Task details: Find each line in the entries below that contains the word "roll", and copy those lines. Matches must have the same uppercase and lowercase letters.

Data records:
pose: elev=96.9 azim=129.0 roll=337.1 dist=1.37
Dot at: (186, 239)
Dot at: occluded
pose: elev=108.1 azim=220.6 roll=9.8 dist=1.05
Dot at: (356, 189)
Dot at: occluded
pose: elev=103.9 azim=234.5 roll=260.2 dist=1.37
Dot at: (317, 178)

---

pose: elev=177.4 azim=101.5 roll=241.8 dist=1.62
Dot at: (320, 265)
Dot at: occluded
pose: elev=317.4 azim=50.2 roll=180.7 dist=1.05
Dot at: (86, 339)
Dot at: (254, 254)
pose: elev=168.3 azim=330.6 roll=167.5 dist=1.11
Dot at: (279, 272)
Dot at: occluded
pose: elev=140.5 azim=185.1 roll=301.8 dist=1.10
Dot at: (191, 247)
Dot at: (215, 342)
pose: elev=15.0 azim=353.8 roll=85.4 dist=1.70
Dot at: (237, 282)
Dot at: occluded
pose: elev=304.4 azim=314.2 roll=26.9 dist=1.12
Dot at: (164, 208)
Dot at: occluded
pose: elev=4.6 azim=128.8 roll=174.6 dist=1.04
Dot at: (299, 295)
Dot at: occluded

Answer to this exercise:
pose: elev=96.9 azim=129.0 roll=337.1 dist=1.37
pose: elev=108.1 azim=220.6 roll=9.8 dist=1.05
pose: elev=103.9 azim=234.5 roll=260.2 dist=1.37
pose: elev=177.4 azim=101.5 roll=241.8 dist=1.62
pose: elev=317.4 azim=50.2 roll=180.7 dist=1.05
pose: elev=168.3 azim=330.6 roll=167.5 dist=1.11
pose: elev=140.5 azim=185.1 roll=301.8 dist=1.10
pose: elev=15.0 azim=353.8 roll=85.4 dist=1.70
pose: elev=304.4 azim=314.2 roll=26.9 dist=1.12
pose: elev=4.6 azim=128.8 roll=174.6 dist=1.04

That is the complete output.